In Alt-Müggelheim angekommen laufe ich einen schmalen Waldweg hinunter, den mir ein Wanderführer über das Berliner Umland ans Herz gelegt hat. Entlang der „Großen Krampe“, einem Seitenarm der Dahme, herrscht angenehme Ruhe. Kein Mensch ist zu sehen, kein Auto zu hören. Meine einzigen Gefährten an diesem Herbstnachmittag sind „Bäume des Jahres“ aus der Zeit zwischen 1990 und 2004, die bereits auf einer großen Tafel in der Nähe des Parkplatzes angekündigt wurden: Wildbirne, Bergahorn und Co. Die prämierten Edelgewächse befinden sich zu meiner Linken, aneinandergereiht in einem kleinen Mischwald. Zu meiner Rechten erstreckt sich die schmale Bucht, auf der ein merkwürdiges Gefährt herumtuckert: eine Art Hausboot in Sprungbrett-Optik.

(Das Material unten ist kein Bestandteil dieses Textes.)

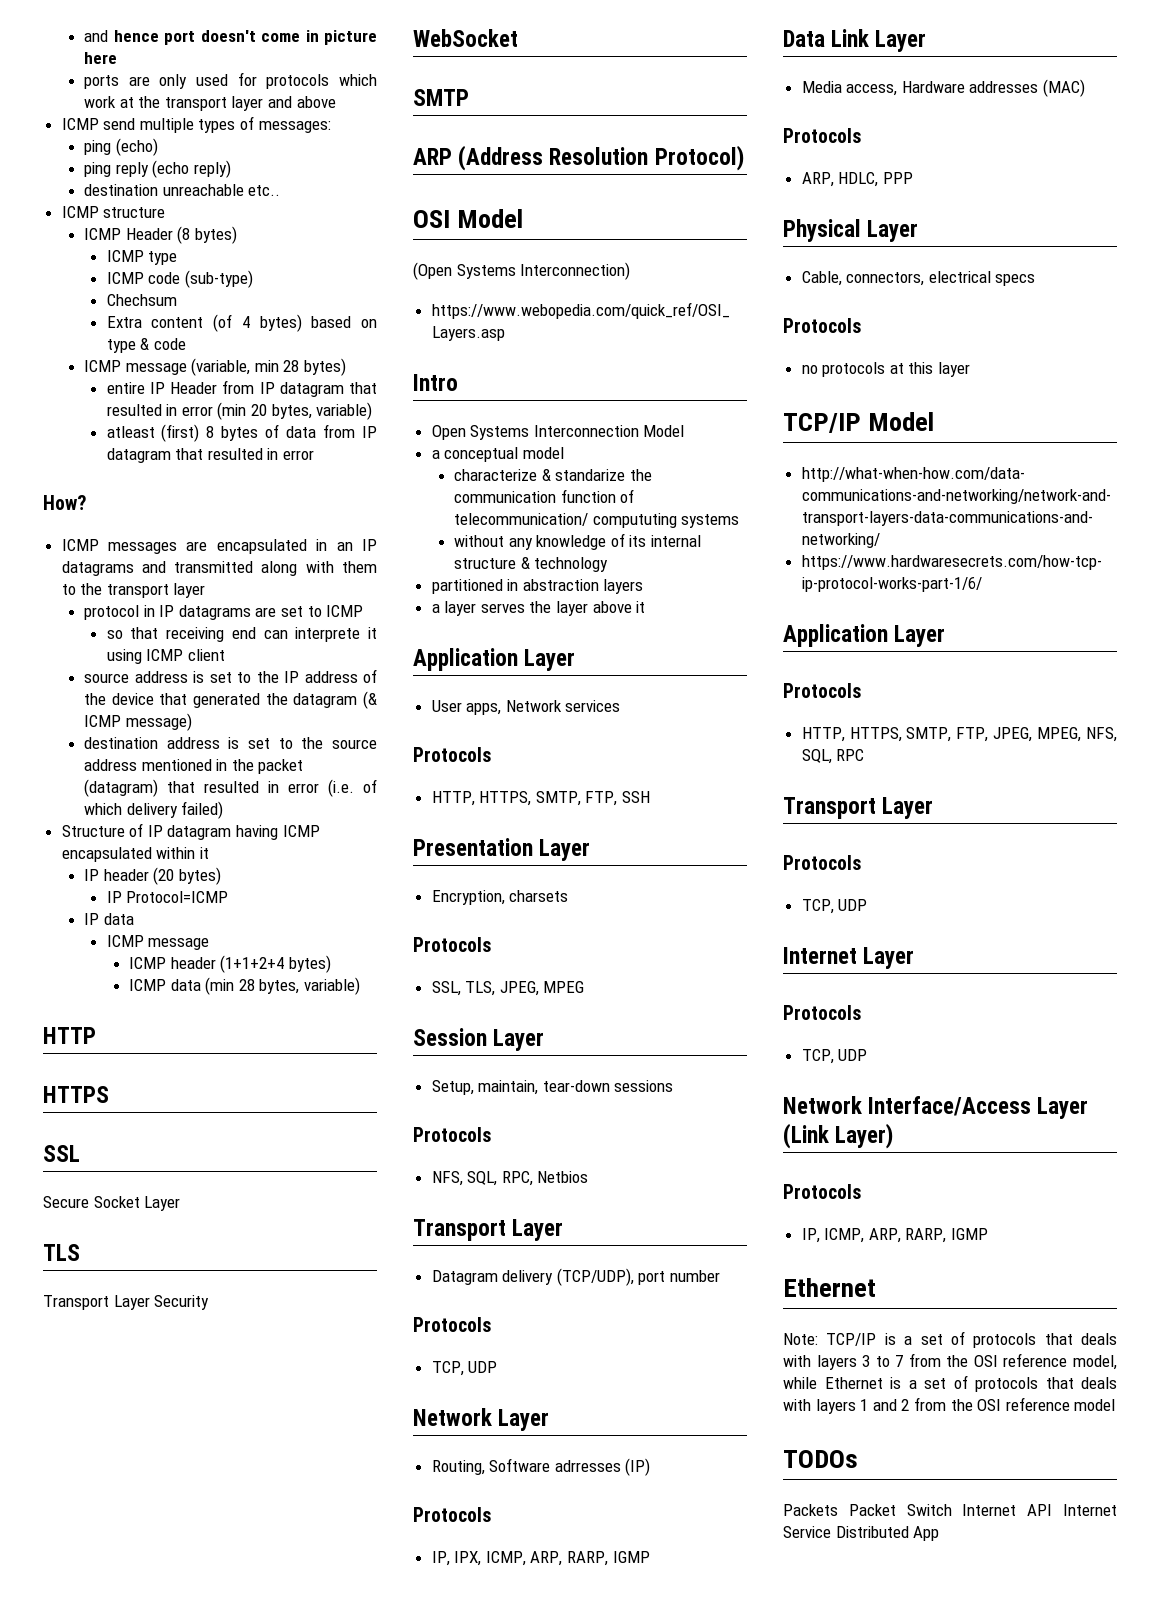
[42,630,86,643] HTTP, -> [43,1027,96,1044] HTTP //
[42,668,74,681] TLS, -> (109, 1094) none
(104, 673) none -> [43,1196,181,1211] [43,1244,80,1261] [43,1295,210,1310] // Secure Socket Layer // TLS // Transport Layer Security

Ich halte Ausschau nach Pilzen. Maronenröhrlinge, Steinpilze, Pfifferlinge. Diese Arten erkenne ich, wenn ich sie sehe. Aber ich sehe keine. „Schnapp, schnapp“ macht es aus Richtung Große Krampe und noch bevor das Rätselraten um den Urheber des Geräuschs beginnt, sehe ich drei Ruderboote über die Wasseroberfläche schnellen, angetrieben von jungen, athletischen Damen, die sich rhythmisch vor- und zurückbewegen. Dieser Ort scheint mir prädestiniert für die Ruderwettkämpfe der Olympischen Spiele 2024 in Berlin zu sein. Wenig später treffe ich dann doch noch ein paar Menschen, passionierte Pilzsammler, genau wie ich, die mir mit strahlenden Augen ihre Beute unter die Nase halten: „Kiek ma hier, Maronenröhrlinge en masse, ’n paar Steinis och. Dit warn juter Tag.“ Ich setze mich ans Ufer der Großen Krampe und atme durch. Es ist idyllisch hier, einfach idyllisch, aber was, um Himmels Willen, soll ich über diesen Ort bloß schreiben?
Ärger macht sich breit. Ärger darüber, dass ich einen Wander-Tipp blindlings als potentiellen Kiezspaziergang interpretiert habe und dafür ans südwestlichste Ende Berlins gefahren bin. Also stehe ich auf, überlege ein Weilchen und verlasse diesen herrlichen Wald aus preisgekrönten Holzgewächsen.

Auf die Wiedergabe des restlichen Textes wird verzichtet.